Manitobans learn from loss in 1995

TED WYMAN -- Winnipeg Sun

, Last Updated: 11:05 AM ET

PAISLEY, Scotland -- Cathy Overton-Clapham would suggest nobody ever remembers who comes in second. But a lot of Manitobans seem to remember who the women's runner-ups were at the 1995 world curling championships in Brandon.

Connie Laliberte's Winnipeg foursome, which included current Team Canada players Overton-Clapham and Cathy Gauthier, played Sweden in the world final that year. They lost on a steal in an extra end when Laliberte failed to hit and stick for the winning point.

It's a disappointment that sticks with Overton-Clapham to this day.

"It was a very tough thing to get over," she said yesterday during a break in the action at the world women's championship. "We were the best team there all week.

"I don't think it was so much that shot. Obviously there are so many shots you can take back in a game. Obviously it was a shot to win, but I think because we were the best team there all week and we really controlled that game, it was hard to let it slip away."
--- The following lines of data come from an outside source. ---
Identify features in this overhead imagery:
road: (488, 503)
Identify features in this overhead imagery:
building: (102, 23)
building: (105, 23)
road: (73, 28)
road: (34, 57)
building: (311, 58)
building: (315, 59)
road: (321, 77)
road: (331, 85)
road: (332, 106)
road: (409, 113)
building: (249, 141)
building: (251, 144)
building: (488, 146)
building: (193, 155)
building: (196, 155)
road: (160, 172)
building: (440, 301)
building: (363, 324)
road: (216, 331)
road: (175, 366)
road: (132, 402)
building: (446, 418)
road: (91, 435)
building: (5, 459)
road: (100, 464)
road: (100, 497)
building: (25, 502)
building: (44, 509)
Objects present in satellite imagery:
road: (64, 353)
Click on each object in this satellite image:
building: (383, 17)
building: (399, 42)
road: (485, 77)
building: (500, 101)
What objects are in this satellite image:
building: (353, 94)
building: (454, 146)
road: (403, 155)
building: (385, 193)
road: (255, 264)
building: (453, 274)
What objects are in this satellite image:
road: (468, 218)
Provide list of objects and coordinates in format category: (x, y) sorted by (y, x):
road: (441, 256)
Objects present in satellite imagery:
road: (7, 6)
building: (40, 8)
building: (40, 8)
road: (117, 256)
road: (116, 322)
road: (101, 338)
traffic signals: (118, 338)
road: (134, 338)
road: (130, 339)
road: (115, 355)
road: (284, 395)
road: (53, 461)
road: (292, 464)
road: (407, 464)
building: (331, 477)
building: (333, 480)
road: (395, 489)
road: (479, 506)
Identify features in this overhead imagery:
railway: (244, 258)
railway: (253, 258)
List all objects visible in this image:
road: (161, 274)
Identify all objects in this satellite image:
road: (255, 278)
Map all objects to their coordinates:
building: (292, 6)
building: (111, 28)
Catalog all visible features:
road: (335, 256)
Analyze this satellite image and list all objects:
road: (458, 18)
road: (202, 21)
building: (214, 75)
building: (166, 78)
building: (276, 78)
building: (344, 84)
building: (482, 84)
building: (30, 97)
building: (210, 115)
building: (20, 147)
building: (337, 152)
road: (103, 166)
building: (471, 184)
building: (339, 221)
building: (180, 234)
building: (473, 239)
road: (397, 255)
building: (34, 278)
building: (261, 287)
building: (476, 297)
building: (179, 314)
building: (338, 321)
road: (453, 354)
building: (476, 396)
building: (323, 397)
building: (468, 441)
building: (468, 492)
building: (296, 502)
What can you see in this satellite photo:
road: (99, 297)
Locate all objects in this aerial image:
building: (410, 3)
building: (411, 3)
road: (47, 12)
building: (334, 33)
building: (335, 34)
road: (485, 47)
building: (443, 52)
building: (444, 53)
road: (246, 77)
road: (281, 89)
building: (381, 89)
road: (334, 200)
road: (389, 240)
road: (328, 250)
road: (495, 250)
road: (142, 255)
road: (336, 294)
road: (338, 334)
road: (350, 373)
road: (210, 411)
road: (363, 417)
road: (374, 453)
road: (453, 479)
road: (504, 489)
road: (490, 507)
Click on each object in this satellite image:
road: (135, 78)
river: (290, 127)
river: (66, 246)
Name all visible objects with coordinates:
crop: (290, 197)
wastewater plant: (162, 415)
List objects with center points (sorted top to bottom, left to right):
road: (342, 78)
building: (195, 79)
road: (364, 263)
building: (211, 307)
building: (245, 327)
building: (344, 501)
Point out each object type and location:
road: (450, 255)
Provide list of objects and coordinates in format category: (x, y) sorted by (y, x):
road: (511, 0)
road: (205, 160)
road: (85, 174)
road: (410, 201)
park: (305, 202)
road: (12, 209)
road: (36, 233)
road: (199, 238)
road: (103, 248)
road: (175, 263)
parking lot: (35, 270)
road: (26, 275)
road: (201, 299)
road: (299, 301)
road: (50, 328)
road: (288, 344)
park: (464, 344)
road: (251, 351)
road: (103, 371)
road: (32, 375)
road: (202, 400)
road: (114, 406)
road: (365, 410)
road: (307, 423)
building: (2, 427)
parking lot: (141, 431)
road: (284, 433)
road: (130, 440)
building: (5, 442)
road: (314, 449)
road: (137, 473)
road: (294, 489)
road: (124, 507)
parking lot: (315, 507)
Overton-Clapham and Gauthier feel very fortunate to be getting a second chance at a world title 10 years later.

"We had it, and we lost it, and you never know when you are going to get back," Overton-Clapham said.

"Motivated? Yeah, we've talked about it ... about how huge it is to win, because no one ever remembers who came second. It shows how important it is to come and play well when you get your chance."

OLYMPIC DREAMS: American skip Cassie Johnson of Bemidji, Minn., has a hard time believing her quick rise to stardom on the curling scene south of the border.

The 23-year-old former world junior champion qualified for her first world women's championship this year and at the same time earned a berth in the 2006 Olympic Winter Games in Turin, Italy.

"I feel really lucky," she said yesterday after a 9-8 win over Scotland at the Lagoon Leisure Centre.

"Coming this far is a dream come true for all of us, and it's happening a lot sooner to us than to other teams.

"We're trying not to think too much about the Olympics this week, but we know that this is good practice for it. It is a big dream of mine and having already reached it ... wow. Sometimes I don't even realize that it's not a dream. I have to remind myself that we are going to the Olympics."

CLOCKS CLEANED: Members of the Canadian team were none too impressed with the decision of officials here to play the world championship without time clocks.

The clocks are an essential part of provincial and national championships in Canada and they certainly impact the way some games are played.

But somehow, they are not important enough for the worlds?

"I don't like it," Gauthier said.

"It's a disappointment to come to a world championship and not have something so basic as time clocks.

"For a team like ours that likes to play with lots of rocks in play, we feel it's been an advantage to us. We've really worked at our game and planned how much time we need, and we actually put teams into trouble at Canadians.

"It penalizes the teams that do tend to play along. I don't know if we are going to have issues with teams playing slow, but we aren't used to it."

For the record, Russia and Sweden played a three hour and 38-minute extra-end game yesterday.

PEBBLES: It was a highly successful debut for China at the women's worlds yesterday. China, skipped by Bingyu Wang, stole a deuce in the 10th to beat Japan 7-5 in their first game at this level ... Scotland blasted Denmark 10-0 in six ends yesterday, marking only the fifth shutout in the history of the championship.